Canada’s big banks are going to face higher capital requirements and will have to plan for “bail-ins” rather than bailouts, as part of the government’s efforts to dispel the notion that they are too big to fail, according to the 2013 federal budget.

None of the large Canadian banks has been deemed to be systemically significant on a global scale — a designation that brings higher capital requirements and enhanced oversight measures under the new Basel III capital adequacy regime. However, it’s expected that they would be considered systemically important to the domestic system, and Thursday’s budget spells out a couple of the consequences of that likely label.

That means the banks will face higher capital requirements. The budget doesn’t spell out the exact charge they will face, leaving that to their regulator, the Office of the Superintendent of Financial Institutions (OSFI).
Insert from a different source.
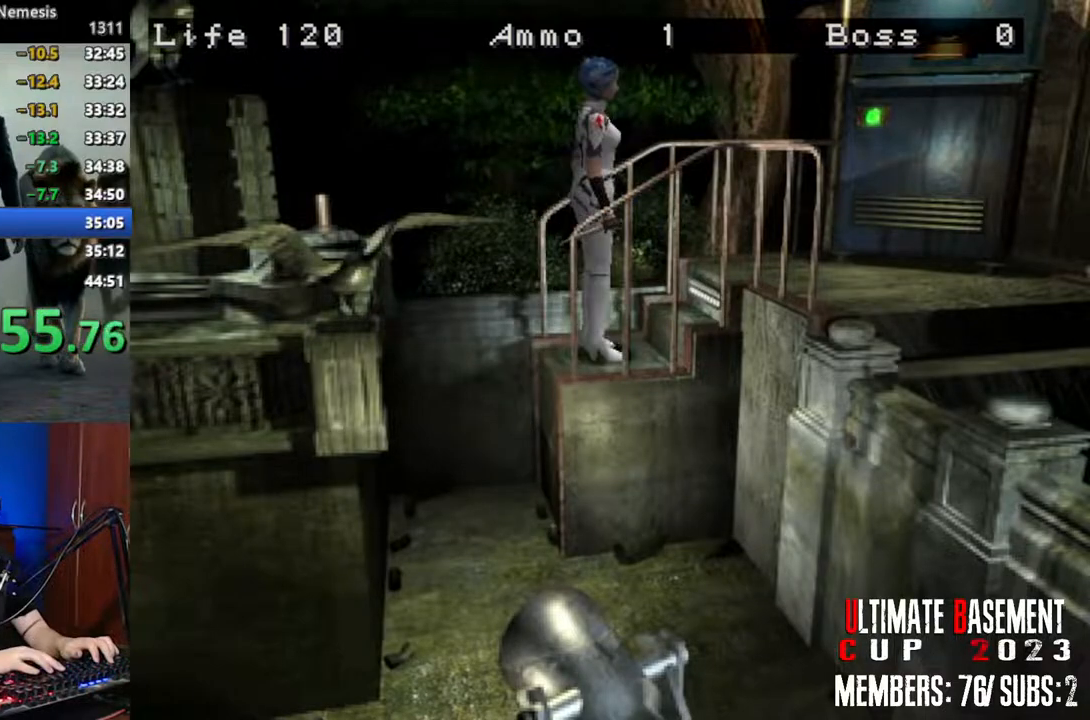
{"keys": ["d", "shift", "w"], "events": [[317, "d", "down"]]}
The government notes that it will also be proposing to implement a “bail-in” regime for Canada’s systemically important banks. That means if a bank fails, instead of a taxpayer bailout, their creditors would be expected to take a hit in order to prop it up.
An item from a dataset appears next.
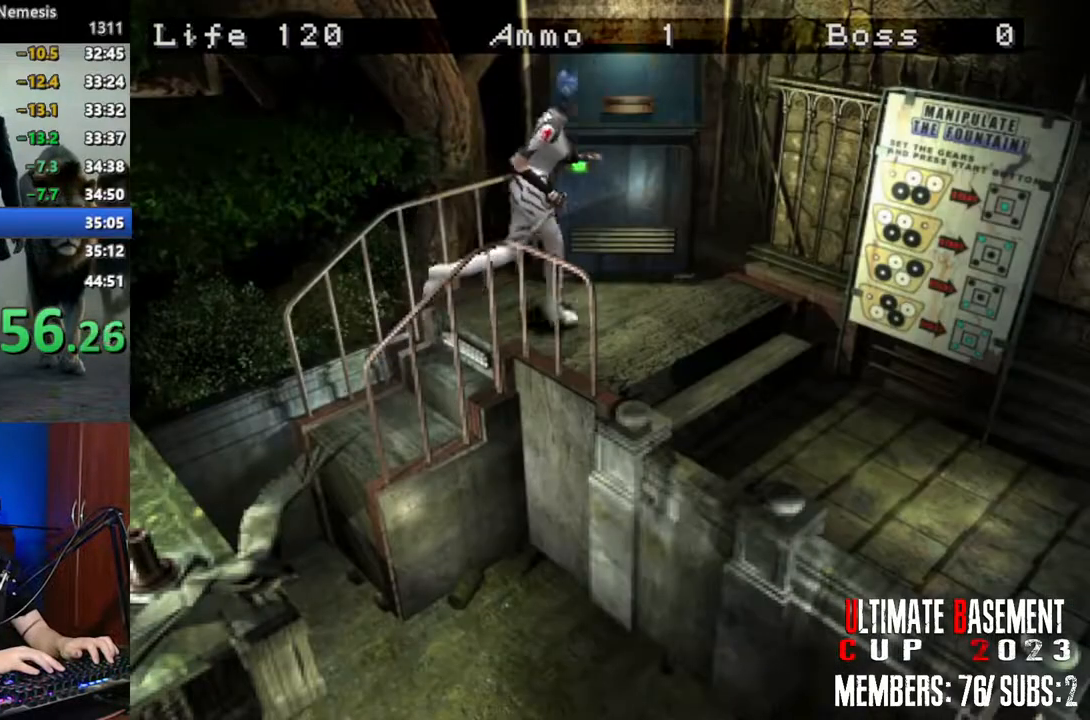
{"keys": ["shift", "w"], "events": [[384, "d", "up"]]}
“This regime will be designed to ensure that, in the unlikely event that a systemically important bank depletes its capital, the bank can be recapitalized and returned to viability through the very rapid conversion of certain bank liabilities into regulatory capital,” the budget document says. The details of the bail-in plan are to be left to forthcoming consultations on how to best implement such a regime in Canada.

Additionally, the budget notes that systemically important banks will continue to be subject to enhanced supervision and recovery and resolution plans.

These measures, the budget document says, “will limit the unfair advantage that could be gained by Canada’s systemically important banks through the mistaken belief by investors and other market participants that these institutions are too big to fail.”